[Saved entries]
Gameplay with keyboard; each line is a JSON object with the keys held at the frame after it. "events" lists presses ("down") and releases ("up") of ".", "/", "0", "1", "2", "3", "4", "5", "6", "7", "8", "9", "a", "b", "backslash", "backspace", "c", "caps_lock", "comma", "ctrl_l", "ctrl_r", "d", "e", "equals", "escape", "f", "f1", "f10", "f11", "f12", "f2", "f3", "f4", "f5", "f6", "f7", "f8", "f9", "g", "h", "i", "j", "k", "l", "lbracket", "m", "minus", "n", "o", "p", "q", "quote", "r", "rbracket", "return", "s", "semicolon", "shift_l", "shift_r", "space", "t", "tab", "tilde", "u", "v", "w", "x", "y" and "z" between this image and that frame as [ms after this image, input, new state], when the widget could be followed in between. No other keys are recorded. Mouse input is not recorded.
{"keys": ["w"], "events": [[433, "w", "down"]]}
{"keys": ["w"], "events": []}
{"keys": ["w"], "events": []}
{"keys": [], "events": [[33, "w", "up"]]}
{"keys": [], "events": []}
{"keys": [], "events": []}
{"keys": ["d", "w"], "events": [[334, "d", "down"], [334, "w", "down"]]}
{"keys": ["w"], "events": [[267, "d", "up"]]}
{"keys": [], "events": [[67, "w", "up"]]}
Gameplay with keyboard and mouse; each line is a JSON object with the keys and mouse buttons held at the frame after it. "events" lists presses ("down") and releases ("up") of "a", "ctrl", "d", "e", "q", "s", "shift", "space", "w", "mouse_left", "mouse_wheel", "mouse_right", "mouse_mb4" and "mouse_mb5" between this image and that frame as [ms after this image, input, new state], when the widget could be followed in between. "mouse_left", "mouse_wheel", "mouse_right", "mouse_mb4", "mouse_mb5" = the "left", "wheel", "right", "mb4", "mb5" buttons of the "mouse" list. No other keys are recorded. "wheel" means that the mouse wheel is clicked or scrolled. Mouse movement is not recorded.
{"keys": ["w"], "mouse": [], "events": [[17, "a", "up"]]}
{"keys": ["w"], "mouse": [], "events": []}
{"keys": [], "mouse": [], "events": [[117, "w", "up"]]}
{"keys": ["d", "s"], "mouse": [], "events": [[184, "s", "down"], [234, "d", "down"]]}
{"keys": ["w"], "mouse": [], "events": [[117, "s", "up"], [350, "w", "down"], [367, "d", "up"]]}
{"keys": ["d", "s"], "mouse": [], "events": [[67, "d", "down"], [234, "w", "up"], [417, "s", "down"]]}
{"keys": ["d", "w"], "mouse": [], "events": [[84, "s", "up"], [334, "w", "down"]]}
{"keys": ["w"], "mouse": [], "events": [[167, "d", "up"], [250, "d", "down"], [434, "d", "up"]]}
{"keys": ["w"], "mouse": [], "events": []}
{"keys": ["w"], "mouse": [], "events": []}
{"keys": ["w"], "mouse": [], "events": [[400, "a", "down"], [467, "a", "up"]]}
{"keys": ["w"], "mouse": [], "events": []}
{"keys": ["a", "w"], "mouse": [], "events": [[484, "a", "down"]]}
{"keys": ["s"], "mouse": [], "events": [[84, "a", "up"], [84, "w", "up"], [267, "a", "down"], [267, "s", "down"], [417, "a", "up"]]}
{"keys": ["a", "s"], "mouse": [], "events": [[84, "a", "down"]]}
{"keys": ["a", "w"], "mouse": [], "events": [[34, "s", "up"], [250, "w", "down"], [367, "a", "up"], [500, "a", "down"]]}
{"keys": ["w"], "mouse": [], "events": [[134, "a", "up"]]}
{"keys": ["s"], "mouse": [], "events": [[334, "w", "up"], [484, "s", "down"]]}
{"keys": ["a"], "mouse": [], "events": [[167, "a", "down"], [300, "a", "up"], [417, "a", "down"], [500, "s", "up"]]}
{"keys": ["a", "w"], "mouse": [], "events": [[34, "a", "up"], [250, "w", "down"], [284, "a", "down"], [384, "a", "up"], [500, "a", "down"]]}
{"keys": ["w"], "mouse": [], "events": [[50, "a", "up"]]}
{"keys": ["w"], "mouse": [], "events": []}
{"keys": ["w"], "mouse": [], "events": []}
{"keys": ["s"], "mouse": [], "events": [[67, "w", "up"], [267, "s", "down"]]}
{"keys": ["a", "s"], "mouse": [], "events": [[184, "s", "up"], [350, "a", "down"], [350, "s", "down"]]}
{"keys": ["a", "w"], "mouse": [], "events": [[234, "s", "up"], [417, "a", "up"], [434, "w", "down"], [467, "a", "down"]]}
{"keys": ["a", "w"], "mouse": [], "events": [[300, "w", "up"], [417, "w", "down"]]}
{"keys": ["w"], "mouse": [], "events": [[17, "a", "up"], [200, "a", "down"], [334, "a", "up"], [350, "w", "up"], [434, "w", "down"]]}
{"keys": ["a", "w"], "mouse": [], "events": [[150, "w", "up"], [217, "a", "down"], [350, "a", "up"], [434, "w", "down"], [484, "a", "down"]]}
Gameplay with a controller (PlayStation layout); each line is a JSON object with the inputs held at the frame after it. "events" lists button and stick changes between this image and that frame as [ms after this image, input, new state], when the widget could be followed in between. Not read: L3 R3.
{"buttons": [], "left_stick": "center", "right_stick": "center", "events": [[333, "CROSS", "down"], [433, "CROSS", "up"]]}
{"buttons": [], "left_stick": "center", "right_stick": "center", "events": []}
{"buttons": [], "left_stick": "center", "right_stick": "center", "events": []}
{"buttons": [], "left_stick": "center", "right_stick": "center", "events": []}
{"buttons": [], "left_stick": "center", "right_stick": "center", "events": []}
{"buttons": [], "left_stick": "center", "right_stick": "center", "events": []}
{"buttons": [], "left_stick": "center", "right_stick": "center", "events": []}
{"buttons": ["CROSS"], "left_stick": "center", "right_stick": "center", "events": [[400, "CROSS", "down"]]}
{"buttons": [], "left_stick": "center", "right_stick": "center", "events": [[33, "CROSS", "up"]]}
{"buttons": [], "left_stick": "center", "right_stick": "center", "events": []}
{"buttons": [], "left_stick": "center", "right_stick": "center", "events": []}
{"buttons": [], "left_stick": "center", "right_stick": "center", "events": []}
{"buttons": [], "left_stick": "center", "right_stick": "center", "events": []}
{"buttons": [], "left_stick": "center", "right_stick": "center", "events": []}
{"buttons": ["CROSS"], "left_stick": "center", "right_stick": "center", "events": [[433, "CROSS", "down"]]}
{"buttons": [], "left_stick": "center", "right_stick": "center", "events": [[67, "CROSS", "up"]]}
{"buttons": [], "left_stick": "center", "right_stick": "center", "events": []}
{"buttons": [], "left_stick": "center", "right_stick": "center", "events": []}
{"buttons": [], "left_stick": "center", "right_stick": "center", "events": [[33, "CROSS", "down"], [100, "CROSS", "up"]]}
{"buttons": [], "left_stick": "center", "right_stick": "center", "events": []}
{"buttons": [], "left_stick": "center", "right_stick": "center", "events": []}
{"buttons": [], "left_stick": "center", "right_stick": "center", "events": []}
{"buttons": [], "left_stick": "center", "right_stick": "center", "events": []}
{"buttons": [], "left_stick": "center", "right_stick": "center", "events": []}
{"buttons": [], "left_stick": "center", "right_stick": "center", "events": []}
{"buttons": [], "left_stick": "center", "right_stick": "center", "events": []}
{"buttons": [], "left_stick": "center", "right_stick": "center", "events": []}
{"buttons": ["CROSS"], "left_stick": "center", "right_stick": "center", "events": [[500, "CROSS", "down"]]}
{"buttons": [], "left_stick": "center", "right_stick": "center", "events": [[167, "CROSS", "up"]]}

Problem to solve —
Copy every record above verbatim and in full.

Answer to this problem —
Gameplay with keyboard; each line is a JSON object with the keys held at the frame after it. "events" lists presses ("down") and releases ("up") of ".", "/", "0", "1", "2", "3", "4", "5", "6", "7", "8", "9", "a", "b", "backslash", "backspace", "c", "caps_lock", "comma", "ctrl_l", "ctrl_r", "d", "e", "equals", "escape", "f", "f1", "f10", "f11", "f12", "f2", "f3", "f4", "f5", "f6", "f7", "f8", "f9", "g", "h", "i", "j", "k", "l", "lbracket", "m", "minus", "n", "o", "p", "q", "quote", "r", "rbracket", "return", "s", "semicolon", "shift_l", "shift_r", "space", "t", "tab", "tilde", "u", "v", "w", "x", "y" and "z" between this image and that frame as [ms after this image, input, new state], when the widget could be followed in between. No other keys are recorded. Mouse input is not recorded.
{"keys": ["w"], "events": [[433, "w", "down"]]}
{"keys": ["w"], "events": []}
{"keys": ["w"], "events": []}
{"keys": [], "events": [[33, "w", "up"]]}
{"keys": [], "events": []}
{"keys": [], "events": []}
{"keys": ["d", "w"], "events": [[334, "d", "down"], [334, "w", "down"]]}
{"keys": ["w"], "events": [[267, "d", "up"]]}
{"keys": [], "events": [[67, "w", "up"]]}
Gameplay with keyboard and mouse; each line is a JSON object with the keys and mouse buttons held at the frame after it. "events" lists presses ("down") and releases ("up") of "a", "ctrl", "d", "e", "q", "s", "shift", "space", "w", "mouse_left", "mouse_wheel", "mouse_right", "mouse_mb4" and "mouse_mb5" between this image and that frame as [ms after this image, input, new state], when the widget could be followed in between. "mouse_left", "mouse_wheel", "mouse_right", "mouse_mb4", "mouse_mb5" = the "left", "wheel", "right", "mb4", "mb5" buttons of the "mouse" list. No other keys are recorded. "wheel" means that the mouse wheel is clicked or scrolled. Mouse movement is not recorded.
{"keys": ["w"], "mouse": [], "events": [[17, "a", "up"]]}
{"keys": ["w"], "mouse": [], "events": []}
{"keys": [], "mouse": [], "events": [[117, "w", "up"]]}
{"keys": ["d", "s"], "mouse": [], "events": [[184, "s", "down"], [234, "d", "down"]]}
{"keys": ["w"], "mouse": [], "events": [[117, "s", "up"], [350, "w", "down"], [367, "d", "up"]]}
{"keys": ["d", "s"], "mouse": [], "events": [[67, "d", "down"], [234, "w", "up"], [417, "s", "down"]]}
{"keys": ["d", "w"], "mouse": [], "events": [[84, "s", "up"], [334, "w", "down"]]}
{"keys": ["w"], "mouse": [], "events": [[167, "d", "up"], [250, "d", "down"], [434, "d", "up"]]}
{"keys": ["w"], "mouse": [], "events": []}
{"keys": ["w"], "mouse": [], "events": []}
{"keys": ["w"], "mouse": [], "events": [[400, "a", "down"], [467, "a", "up"]]}
{"keys": ["w"], "mouse": [], "events": []}
{"keys": ["a", "w"], "mouse": [], "events": [[484, "a", "down"]]}
{"keys": ["s"], "mouse": [], "events": [[84, "a", "up"], [84, "w", "up"], [267, "a", "down"], [267, "s", "down"], [417, "a", "up"]]}
{"keys": ["a", "s"], "mouse": [], "events": [[84, "a", "down"]]}
{"keys": ["a", "w"], "mouse": [], "events": [[34, "s", "up"], [250, "w", "down"], [367, "a", "up"], [500, "a", "down"]]}
{"keys": ["w"], "mouse": [], "events": [[134, "a", "up"]]}
{"keys": ["s"], "mouse": [], "events": [[334, "w", "up"], [484, "s", "down"]]}
{"keys": ["a"], "mouse": [], "events": [[167, "a", "down"], [300, "a", "up"], [417, "a", "down"], [500, "s", "up"]]}
{"keys": ["a", "w"], "mouse": [], "events": [[34, "a", "up"], [250, "w", "down"], [284, "a", "down"], [384, "a", "up"], [500, "a", "down"]]}
{"keys": ["w"], "mouse": [], "events": [[50, "a", "up"]]}
{"keys": ["w"], "mouse": [], "events": []}
{"keys": ["w"], "mouse": [], "events": []}
{"keys": ["s"], "mouse": [], "events": [[67, "w", "up"], [267, "s", "down"]]}
{"keys": ["a", "s"], "mouse": [], "events": [[184, "s", "up"], [350, "a", "down"], [350, "s", "down"]]}
{"keys": ["a", "w"], "mouse": [], "events": [[234, "s", "up"], [417, "a", "up"], [434, "w", "down"], [467, "a", "down"]]}
{"keys": ["a", "w"], "mouse": [], "events": [[300, "w", "up"], [417, "w", "down"]]}
{"keys": ["w"], "mouse": [], "events": [[17, "a", "up"], [200, "a", "down"], [334, "a", "up"], [350, "w", "up"], [434, "w", "down"]]}
{"keys": ["a", "w"], "mouse": [], "events": [[150, "w", "up"], [217, "a", "down"], [350, "a", "up"], [434, "w", "down"], [484, "a", "down"]]}
Gameplay with a controller (PlayStation layout); each line is a JSON object with the inputs held at the frame after it. "events" lists button and stick changes between this image and that frame as [ms after this image, input, new state], when the widget could be followed in between. Not read: L3 R3.
{"buttons": [], "left_stick": "center", "right_stick": "center", "events": [[333, "CROSS", "down"], [433, "CROSS", "up"]]}
{"buttons": [], "left_stick": "center", "right_stick": "center", "events": []}
{"buttons": [], "left_stick": "center", "right_stick": "center", "events": []}
{"buttons": [], "left_stick": "center", "right_stick": "center", "events": []}
{"buttons": [], "left_stick": "center", "right_stick": "center", "events": []}
{"buttons": [], "left_stick": "center", "right_stick": "center", "events": []}
{"buttons": [], "left_stick": "center", "right_stick": "center", "events": []}
{"buttons": ["CROSS"], "left_stick": "center", "right_stick": "center", "events": [[400, "CROSS", "down"]]}
{"buttons": [], "left_stick": "center", "right_stick": "center", "events": [[33, "CROSS", "up"]]}
{"buttons": [], "left_stick": "center", "right_stick": "center", "events": []}
{"buttons": [], "left_stick": "center", "right_stick": "center", "events": []}
{"buttons": [], "left_stick": "center", "right_stick": "center", "events": []}
{"buttons": [], "left_stick": "center", "right_stick": "center", "events": []}
{"buttons": [], "left_stick": "center", "right_stick": "center", "events": []}
{"buttons": ["CROSS"], "left_stick": "center", "right_stick": "center", "events": [[433, "CROSS", "down"]]}
{"buttons": [], "left_stick": "center", "right_stick": "center", "events": [[67, "CROSS", "up"]]}
{"buttons": [], "left_stick": "center", "right_stick": "center", "events": []}
{"buttons": [], "left_stick": "center", "right_stick": "center", "events": []}
{"buttons": [], "left_stick": "center", "right_stick": "center", "events": [[33, "CROSS", "down"], [100, "CROSS", "up"]]}
{"buttons": [], "left_stick": "center", "right_stick": "center", "events": []}
{"buttons": [], "left_stick": "center", "right_stick": "center", "events": []}
{"buttons": [], "left_stick": "center", "right_stick": "center", "events": []}
{"buttons": [], "left_stick": "center", "right_stick": "center", "events": []}
{"buttons": [], "left_stick": "center", "right_stick": "center", "events": []}
{"buttons": [], "left_stick": "center", "right_stick": "center", "events": []}
{"buttons": [], "left_stick": "center", "right_stick": "center", "events": []}
{"buttons": [], "left_stick": "center", "right_stick": "center", "events": []}
{"buttons": ["CROSS"], "left_stick": "center", "right_stick": "center", "events": [[500, "CROSS", "down"]]}
{"buttons": [], "left_stick": "center", "right_stick": "center", "events": [[167, "CROSS", "up"]]}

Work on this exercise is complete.